Staff '£50K worse off'

十一月 28, 2003

Key university staff will be almost £50,000 worse off as their pay is eroded under the deal offered by employers, the Association of University Teachers said this week.

The union has calculated that a person starting a career as an academic-related member of staff, such as a librarian, could be £46,000 out of pocket over 21 years because the regular pay rises staff receive over their careers will be smaller than under present arrangements.

Similarly, a research assistant starting a career next year would be Pounds 17,300 worse off after nine years of work. And a lecturer of two years' standing would lose £6,300 over the next eight years. The figures apply to staff in old universities.

Malcolm Keight, deputy general secretary of the AUT, said: "The massive reductions in income that many higher education staff would sustain under the modernisation proposals are shocking. If the employers want to avert a national dispute, they must improve their offer drastically."

In a letter to Jocelyn Prudence, chief executive of the Universities and Colleges Employers' Association, Mr Keight says: "Our joint objective is to improve pay and earnings prospects so that careers in higher education are attractive. Judged against these figures, the proposed framework fails to achieve that objective.

"I am writing to you in the hope that employers will, at this late stage, accept that more needs to be done if the framework is to make a genuine contribution to the increase of earnings for academic and academic-related staff."

Ms Prudence disputed the figures. She said: "The AUT brings no credit to its argument if it continues to undermine the efforts of its trade union colleagues and ourselves by promulgating spurious claims that lack evidence and academic rigour."

The AUT looks increasingly isolated in its vehement opposition to the pay deal, which offers a 7.7 per cent average pay increase over two years in return for a major shake-up of career paths. It is furious that the deal will move its academic-related members, who make up about a quarter of its 45,000 membership, to a local pay-bargaining system while academics retain national bargaining. All the non-academic unions have accepted the deal.

This week, lecturers' union Natfhe looked increasingly likely to accept the deal. A low 35 per cent of members voted to reject a call to move to a ballot for strike action over the offer. They voted 75 per cent in favour of continuing talks over a few sticking points.

Five points remain to be resolved.

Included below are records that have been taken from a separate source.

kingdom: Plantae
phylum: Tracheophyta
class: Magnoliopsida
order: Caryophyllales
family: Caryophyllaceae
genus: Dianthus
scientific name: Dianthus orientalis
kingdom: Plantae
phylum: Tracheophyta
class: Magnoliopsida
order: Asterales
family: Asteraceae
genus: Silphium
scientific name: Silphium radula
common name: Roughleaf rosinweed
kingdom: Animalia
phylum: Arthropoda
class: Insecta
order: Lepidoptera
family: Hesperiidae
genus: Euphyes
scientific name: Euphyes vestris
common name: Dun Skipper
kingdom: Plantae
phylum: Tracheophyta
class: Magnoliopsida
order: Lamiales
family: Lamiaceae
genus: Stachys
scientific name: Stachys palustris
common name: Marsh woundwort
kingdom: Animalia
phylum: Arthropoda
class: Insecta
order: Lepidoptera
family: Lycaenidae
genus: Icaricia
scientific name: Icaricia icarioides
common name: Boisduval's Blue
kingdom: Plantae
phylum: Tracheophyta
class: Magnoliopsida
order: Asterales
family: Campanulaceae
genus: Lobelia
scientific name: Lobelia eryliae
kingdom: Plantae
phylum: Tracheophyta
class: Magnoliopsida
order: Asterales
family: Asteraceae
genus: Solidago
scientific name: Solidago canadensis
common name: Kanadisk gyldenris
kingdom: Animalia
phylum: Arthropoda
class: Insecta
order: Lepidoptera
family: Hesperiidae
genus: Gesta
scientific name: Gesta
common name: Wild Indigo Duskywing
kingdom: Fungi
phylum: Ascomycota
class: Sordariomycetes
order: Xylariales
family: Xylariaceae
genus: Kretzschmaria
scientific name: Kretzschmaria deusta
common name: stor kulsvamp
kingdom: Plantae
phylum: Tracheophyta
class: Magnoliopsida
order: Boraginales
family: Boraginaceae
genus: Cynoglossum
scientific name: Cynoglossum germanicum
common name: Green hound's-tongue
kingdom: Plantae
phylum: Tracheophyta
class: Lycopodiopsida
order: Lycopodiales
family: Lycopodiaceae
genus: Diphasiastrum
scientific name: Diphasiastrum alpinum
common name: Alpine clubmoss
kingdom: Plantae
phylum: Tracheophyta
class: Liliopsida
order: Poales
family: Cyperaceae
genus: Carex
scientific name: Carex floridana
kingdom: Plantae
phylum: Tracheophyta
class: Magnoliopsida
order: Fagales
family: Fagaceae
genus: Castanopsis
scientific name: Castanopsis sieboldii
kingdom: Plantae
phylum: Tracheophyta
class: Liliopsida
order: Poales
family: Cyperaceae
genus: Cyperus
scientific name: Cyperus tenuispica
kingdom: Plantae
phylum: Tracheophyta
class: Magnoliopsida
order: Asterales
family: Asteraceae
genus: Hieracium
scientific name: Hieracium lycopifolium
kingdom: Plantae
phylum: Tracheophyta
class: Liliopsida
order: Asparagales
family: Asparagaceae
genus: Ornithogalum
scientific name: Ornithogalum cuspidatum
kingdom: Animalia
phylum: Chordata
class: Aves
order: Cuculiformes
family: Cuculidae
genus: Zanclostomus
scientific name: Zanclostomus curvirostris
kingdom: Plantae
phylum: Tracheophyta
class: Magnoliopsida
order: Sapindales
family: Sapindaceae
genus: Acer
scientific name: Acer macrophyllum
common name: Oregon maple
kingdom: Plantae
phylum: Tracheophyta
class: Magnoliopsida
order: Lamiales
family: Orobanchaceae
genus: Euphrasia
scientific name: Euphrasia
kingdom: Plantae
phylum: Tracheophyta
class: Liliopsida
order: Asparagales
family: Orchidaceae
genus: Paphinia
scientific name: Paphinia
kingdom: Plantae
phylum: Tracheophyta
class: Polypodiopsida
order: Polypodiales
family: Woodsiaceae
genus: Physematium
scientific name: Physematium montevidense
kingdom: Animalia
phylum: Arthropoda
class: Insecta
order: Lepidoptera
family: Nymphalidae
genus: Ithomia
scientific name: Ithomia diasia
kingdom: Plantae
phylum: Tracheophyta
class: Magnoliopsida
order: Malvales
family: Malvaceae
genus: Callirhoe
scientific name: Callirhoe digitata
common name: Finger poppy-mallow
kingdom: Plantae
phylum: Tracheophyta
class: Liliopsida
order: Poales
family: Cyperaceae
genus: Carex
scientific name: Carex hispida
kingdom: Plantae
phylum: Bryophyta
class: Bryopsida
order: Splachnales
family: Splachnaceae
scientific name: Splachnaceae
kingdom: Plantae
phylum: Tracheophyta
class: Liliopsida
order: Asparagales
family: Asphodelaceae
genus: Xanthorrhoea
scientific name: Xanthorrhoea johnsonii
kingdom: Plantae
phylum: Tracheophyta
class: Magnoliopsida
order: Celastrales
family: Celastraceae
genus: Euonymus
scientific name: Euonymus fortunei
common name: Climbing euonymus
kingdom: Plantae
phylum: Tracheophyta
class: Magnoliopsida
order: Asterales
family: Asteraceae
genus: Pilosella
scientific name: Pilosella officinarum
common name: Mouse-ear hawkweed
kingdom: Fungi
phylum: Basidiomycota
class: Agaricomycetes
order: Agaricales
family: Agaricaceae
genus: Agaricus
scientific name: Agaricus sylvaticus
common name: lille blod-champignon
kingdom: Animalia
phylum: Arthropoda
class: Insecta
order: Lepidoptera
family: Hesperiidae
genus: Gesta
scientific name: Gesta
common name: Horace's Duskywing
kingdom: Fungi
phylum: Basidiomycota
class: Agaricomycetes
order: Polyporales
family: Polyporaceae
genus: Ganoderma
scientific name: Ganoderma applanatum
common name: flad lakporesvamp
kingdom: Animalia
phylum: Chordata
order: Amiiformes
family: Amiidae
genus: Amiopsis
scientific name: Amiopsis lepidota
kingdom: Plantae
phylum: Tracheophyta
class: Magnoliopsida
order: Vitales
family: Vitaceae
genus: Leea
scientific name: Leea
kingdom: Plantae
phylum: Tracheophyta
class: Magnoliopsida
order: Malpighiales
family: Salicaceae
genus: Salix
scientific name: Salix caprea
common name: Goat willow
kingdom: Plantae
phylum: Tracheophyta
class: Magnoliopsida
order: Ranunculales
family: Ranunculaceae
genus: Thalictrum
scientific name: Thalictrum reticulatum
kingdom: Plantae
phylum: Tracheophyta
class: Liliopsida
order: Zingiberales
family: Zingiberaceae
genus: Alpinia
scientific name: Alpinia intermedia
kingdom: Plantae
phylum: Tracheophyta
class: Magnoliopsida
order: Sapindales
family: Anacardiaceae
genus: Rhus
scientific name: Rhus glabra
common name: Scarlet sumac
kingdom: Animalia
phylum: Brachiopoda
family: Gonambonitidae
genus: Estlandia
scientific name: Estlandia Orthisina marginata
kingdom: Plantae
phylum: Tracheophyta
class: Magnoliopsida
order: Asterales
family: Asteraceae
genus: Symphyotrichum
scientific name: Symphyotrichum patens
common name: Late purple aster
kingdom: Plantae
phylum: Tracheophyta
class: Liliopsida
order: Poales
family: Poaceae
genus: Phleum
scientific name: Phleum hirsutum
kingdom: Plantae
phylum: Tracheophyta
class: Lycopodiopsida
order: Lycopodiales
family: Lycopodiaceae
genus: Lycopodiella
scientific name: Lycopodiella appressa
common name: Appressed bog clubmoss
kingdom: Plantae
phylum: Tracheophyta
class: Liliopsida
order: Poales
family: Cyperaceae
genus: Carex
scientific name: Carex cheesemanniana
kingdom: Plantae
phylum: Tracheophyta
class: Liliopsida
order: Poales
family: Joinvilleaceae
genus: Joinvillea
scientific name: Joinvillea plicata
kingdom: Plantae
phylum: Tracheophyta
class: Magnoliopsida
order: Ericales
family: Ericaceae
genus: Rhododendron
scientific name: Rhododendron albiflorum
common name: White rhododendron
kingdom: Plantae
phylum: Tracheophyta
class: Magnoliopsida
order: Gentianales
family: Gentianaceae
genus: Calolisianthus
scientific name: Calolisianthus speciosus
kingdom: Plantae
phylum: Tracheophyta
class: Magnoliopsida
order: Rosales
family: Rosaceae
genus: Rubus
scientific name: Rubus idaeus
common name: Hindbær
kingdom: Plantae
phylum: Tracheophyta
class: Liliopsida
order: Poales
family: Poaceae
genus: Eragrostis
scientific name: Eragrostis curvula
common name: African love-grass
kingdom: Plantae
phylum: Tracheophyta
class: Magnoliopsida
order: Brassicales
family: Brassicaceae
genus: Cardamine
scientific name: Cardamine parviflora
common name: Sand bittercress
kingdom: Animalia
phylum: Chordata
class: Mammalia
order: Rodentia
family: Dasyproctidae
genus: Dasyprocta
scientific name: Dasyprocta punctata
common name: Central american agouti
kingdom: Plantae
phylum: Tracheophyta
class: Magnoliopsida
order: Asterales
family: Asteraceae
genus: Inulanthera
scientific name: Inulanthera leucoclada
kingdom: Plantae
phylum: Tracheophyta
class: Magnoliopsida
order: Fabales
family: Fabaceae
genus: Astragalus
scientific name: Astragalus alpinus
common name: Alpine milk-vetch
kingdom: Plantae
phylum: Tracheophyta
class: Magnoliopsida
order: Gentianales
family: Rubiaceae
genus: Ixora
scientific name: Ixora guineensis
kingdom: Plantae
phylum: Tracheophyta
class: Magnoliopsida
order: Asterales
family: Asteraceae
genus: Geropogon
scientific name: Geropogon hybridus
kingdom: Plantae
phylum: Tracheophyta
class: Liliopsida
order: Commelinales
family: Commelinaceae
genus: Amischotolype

Negotiators want:

  • To ensure a better pay offer if inflation rises
  • To prevent discretionary pay points being used to introduce performance-related pay
  • To ensure that part-time and hourly paid lecturers are fairly graded in the new job framework
  • To agree clear grade profiles
  • To ensure that there are proper procedures for implementing the framework.

Roger Kline, head of universities at Natfhe, said: "An agreed deal is possible, and that is what we want - but only if these issues are resolved."